Let's create an `ivector` iterator to split a vector into three
pieces using the `chunks` argument:

```{R runiter3}
it <- ivector(1:25, chunks=3)
as.list(it)
```

Note how our `nextOr_` function handles the end of iteration.  If the
underlying `idiv` iterator reaches the end, it will force its `or`
argument, which we have specified as `return(or)`, Although it is
forced by the underlying iterator, R correctly evaluates a `return`
call in a lazy argument according to the scope that call was written
in. So when `it` of the internal `idiv` reaches the end, and forces
its `or` argument, our `nextOr_` passes that signal along by returning
_its_ `or` argument.

The `nextOr` method uses a lazy evaluated argument expressly for
this purpose, so that you can respond to end of iteration by using a
control flow operator like `return`, `break`, `next` or `stop`.
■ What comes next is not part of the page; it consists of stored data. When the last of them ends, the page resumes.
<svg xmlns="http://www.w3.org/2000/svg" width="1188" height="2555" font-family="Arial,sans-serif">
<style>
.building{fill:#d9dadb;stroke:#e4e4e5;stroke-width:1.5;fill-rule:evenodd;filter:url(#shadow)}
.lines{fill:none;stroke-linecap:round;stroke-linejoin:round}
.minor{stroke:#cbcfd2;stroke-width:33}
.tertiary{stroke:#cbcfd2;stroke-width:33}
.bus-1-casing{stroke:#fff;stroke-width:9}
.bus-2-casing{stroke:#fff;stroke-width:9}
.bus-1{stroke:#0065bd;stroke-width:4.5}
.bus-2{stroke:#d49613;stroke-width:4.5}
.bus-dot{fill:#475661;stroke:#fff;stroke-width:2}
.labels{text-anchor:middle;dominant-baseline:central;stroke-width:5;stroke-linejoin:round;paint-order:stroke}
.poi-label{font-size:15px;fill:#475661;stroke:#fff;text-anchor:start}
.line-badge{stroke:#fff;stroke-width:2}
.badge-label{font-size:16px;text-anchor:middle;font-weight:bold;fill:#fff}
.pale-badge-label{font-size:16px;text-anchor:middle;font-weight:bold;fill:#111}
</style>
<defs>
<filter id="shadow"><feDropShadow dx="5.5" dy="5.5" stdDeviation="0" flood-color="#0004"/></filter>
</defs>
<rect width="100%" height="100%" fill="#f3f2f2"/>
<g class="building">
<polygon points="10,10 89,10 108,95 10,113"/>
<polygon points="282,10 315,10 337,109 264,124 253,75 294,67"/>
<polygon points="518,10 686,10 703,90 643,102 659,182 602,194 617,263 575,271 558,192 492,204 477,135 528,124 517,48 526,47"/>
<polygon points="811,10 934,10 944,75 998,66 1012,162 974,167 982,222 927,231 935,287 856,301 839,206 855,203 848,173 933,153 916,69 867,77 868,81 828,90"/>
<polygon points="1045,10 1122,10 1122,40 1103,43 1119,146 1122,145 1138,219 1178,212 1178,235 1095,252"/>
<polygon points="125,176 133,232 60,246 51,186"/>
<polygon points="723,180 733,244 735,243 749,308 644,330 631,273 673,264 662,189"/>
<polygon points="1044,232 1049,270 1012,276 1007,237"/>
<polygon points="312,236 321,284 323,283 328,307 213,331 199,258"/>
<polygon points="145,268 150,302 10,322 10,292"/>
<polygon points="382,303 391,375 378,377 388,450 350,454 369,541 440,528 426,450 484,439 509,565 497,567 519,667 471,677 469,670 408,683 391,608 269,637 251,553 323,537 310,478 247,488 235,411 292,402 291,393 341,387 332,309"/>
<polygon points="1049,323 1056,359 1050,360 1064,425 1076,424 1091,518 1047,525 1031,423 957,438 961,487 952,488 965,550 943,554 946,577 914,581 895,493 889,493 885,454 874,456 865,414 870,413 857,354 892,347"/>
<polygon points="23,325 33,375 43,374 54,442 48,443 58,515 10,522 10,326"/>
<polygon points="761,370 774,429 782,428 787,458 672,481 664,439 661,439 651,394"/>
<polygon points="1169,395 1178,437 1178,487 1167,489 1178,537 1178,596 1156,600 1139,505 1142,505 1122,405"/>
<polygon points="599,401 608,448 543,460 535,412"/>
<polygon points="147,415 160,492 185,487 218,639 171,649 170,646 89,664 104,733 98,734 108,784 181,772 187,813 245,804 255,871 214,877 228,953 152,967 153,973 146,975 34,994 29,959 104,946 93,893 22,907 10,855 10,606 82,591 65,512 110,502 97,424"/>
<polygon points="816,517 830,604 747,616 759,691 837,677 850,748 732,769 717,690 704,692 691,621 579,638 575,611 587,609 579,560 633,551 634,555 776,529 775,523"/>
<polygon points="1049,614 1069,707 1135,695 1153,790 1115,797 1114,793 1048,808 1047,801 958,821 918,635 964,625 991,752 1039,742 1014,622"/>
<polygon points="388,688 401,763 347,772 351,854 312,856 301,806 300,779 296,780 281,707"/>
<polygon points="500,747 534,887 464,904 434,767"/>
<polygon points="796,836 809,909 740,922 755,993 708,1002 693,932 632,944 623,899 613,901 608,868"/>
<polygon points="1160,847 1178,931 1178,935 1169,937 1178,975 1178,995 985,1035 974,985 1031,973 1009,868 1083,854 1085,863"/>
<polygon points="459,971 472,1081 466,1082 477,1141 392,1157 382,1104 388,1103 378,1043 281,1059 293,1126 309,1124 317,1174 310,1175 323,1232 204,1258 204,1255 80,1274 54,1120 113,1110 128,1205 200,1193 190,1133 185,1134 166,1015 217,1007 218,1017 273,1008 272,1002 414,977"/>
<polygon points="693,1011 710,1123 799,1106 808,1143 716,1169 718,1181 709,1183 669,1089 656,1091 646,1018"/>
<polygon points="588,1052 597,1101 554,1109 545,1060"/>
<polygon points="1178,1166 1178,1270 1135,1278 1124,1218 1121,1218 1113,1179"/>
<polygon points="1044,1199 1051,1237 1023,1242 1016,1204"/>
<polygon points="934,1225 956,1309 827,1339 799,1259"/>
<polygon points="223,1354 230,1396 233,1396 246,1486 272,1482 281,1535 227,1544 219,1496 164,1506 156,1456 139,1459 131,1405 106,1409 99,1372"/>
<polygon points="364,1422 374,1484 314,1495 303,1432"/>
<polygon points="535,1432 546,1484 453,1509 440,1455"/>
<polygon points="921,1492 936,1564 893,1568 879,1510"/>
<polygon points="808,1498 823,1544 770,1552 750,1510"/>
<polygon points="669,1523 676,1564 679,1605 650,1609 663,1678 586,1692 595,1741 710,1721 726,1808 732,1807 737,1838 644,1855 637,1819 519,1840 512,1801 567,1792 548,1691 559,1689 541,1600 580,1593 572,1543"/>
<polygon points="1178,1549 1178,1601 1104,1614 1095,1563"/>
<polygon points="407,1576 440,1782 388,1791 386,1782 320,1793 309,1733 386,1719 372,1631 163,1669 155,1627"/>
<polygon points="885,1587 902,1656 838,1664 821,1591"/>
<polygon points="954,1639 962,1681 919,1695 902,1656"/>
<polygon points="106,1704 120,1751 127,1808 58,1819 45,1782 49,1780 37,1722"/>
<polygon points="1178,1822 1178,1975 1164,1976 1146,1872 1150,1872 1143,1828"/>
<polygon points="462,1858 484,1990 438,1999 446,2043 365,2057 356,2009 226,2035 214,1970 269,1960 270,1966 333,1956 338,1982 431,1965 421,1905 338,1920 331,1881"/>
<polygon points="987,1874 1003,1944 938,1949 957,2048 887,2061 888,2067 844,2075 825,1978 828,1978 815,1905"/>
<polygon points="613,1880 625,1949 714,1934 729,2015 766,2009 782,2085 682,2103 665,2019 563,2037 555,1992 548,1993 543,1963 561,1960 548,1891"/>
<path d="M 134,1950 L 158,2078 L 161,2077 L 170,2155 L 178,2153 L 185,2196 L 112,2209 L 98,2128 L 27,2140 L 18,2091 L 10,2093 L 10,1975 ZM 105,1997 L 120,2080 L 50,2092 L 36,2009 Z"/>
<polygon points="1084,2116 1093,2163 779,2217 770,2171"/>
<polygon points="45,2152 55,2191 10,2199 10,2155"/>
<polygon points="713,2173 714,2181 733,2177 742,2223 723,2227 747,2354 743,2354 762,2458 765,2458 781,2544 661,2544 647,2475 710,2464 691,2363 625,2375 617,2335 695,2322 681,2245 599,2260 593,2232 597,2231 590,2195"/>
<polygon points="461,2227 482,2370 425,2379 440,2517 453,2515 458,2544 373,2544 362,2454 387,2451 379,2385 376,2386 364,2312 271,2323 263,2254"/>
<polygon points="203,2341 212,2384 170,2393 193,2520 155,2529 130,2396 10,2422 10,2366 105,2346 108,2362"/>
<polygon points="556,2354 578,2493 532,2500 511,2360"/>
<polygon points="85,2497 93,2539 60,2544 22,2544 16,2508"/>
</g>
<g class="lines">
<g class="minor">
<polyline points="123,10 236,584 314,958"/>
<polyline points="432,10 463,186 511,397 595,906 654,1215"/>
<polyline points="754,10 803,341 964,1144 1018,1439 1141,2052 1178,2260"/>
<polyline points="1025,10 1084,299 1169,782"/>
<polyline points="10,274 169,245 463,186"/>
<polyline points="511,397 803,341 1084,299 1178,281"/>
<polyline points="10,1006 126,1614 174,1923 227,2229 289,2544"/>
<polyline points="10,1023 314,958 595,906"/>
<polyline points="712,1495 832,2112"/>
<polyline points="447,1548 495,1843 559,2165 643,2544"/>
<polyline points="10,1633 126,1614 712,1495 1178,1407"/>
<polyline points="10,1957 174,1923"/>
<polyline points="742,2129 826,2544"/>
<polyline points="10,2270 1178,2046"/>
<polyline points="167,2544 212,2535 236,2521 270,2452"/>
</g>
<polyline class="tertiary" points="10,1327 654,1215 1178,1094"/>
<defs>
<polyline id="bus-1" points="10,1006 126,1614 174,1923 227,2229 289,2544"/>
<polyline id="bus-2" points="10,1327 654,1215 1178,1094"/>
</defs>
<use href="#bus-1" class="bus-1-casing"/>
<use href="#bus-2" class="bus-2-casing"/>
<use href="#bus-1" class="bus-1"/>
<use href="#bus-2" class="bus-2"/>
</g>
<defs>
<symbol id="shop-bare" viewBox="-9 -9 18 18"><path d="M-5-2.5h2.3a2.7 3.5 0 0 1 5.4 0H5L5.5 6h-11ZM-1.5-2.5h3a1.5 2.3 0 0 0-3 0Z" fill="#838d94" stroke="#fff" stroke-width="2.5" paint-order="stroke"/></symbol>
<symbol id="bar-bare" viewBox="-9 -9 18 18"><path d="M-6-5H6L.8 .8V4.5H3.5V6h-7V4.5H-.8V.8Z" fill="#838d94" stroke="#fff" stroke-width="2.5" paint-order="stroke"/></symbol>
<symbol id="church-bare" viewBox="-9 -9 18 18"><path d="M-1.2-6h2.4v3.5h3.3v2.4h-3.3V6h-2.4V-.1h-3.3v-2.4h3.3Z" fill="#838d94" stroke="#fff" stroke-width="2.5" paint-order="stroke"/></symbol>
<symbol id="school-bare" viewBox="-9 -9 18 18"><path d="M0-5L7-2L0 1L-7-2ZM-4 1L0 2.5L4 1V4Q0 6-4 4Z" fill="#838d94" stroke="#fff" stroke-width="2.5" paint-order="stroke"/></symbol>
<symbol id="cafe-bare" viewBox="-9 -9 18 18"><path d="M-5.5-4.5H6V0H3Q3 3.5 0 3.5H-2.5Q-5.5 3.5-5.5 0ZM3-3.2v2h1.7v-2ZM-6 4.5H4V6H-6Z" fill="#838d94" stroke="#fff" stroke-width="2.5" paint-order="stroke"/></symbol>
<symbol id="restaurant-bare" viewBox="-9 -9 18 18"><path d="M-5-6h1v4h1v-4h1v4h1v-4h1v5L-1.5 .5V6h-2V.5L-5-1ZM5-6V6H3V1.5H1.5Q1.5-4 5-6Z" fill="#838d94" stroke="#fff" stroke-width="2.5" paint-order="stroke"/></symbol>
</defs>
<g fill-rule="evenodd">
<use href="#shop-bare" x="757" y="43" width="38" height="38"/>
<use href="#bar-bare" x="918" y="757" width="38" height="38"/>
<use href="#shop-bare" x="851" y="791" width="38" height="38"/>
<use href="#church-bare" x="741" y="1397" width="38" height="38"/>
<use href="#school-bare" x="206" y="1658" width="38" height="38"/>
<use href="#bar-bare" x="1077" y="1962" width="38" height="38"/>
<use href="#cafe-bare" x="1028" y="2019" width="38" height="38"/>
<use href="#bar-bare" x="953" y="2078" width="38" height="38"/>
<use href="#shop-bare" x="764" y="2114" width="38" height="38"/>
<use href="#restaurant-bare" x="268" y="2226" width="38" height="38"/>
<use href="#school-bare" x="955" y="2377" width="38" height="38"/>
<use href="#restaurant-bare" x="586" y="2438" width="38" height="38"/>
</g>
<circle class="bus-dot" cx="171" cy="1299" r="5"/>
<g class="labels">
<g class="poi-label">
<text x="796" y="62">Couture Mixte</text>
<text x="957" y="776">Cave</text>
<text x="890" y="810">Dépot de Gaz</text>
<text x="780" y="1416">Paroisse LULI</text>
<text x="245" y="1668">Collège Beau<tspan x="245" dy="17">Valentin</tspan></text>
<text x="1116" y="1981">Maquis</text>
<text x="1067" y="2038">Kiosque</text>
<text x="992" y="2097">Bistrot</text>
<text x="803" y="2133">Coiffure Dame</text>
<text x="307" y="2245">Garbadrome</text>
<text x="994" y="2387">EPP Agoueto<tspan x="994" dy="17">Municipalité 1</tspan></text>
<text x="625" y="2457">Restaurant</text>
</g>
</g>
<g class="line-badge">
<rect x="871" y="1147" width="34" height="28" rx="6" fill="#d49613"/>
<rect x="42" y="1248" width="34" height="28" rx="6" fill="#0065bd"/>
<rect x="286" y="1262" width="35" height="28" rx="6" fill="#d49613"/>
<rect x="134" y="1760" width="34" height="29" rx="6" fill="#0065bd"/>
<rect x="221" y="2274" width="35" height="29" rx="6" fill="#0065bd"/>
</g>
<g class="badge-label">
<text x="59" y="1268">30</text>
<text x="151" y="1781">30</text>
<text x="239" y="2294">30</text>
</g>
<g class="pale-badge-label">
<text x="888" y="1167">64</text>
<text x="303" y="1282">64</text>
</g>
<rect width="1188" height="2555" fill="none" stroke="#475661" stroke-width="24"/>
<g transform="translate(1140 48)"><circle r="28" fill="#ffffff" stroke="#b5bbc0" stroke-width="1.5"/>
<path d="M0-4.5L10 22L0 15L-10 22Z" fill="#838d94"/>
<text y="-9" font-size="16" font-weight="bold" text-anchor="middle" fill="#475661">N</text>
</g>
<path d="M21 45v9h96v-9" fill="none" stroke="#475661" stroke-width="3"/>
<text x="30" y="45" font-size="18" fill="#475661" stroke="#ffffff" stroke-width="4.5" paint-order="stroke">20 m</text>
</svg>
It should be clear that only minor modification need to be made to this
function to create an iterator over the blocks of rows or columns of a
matrix or data frame.  But I'll leave that as an exercise for the
reader.

## A recycling iterator

You can start to compose simple iterators together to do more complex
things by writing functions that take in one iterator and construct a
new one. In this example, we'll return an iterator that recycles the
values of the wrapped iterator: [^2]

[^2]: Actually, many of the standard `iteror` methods support a
`recycle` argument.  But this is a nice example, and a more general
solution, since it works on any iterator.

```{R recyle}
i_recycle <- function(it) {
  values <- as.list(iteror(it))
  i <- length(values)

  nextOr_ <- function(or) {
    i <<- i + 1
    if (i > length(values)) i <<- 1
    values[[i]]
  }

  iteror(nextOr_)
}
```

This is fairly nice, but note that this is another one of those
infinite iterators that we need to be careful about.  Also, make sure
that you don't pass an infinite iterator to `i_recycle`.  That would
be pointless of course, since there's no reason to recycle an iterator
that never ends.  It would be possible to write this to avoid that
problem by not grabbing all of the values right up front, but you
would still end up saving values that will never be recycled, so I've
opted to keep this simple.

Let's try it out:

```{R recyleexample}
it <- i_recycle(icount(3))
unlist(as.list(it, n=9))
```

## Limiting infinite iterators

I was tempted to add an argument to the `i_recycle` function to
limit the number of values that it returns, because sometimes you want
to recycle for awhile, but not forever.  I didn't do that, because
rather than make `i_recycle` more complicated, I decided to
write another function that takes an iterator and returns a
modified iterator. Functions like this are _composable_; the
limiting function can be applied to any underlying iterator instead of
just `i_recycle`.

```{R i_limit}
i_limit <- function(it, times) {
  it <- iteror(it)

  nextOr_ <- function(or) {
    if (times > 0) {
      times <<- times - 1
      nextOr(it, or)
    } else
      return(or)
  }

  iteror(nextOr_)
}
```

By convention, the `iterors` package uses the prefix `i_` for this
kind of composing iterator function, and a bare `i` for functions that
build an iterator based on basic data.

Note that this looks an awful lot like the `irep` function that
we implemented previously.  In fact, using `i_limit`, we can
implement `irep` using `iforever` much more simply, and
without duplication of code:

```{R irep2}
irep2 <- function(x, times)
  i_limit(iforever(x), times)
```

To demonstrate `irep2`:

```{R testirep2}
it <- irep2('foo', 3)
repeat {
  print(nextOr(it, break))
}
```

Here's one last example.  Let's recycle a vector three times using
`i_limit`, and convert it back into a vector using
`as.numeric`:

```{R testi_recycle}
iterable <- 1:3
n <- 3
it <- i_limit(i_recycle(iterable), n * length(iterable))
as.numeric(it)
```

Sort of a complicated version of:
```{R rep}
rep(iterable, n)
```
Aren't iterators fun?

## Conclusion

Writing your own iterators can be quite simple, and yet is very useful
and powerful.  It provides a very effective way to extend the
capabilities of other packages that use iterators, such as the
`foreach` package.  By writing iterators that wrap other
iterators, it is possible to put together a powerful and flexible set of
tools that work well together, and that can solve many of the complex
problems that come up in parallel computing.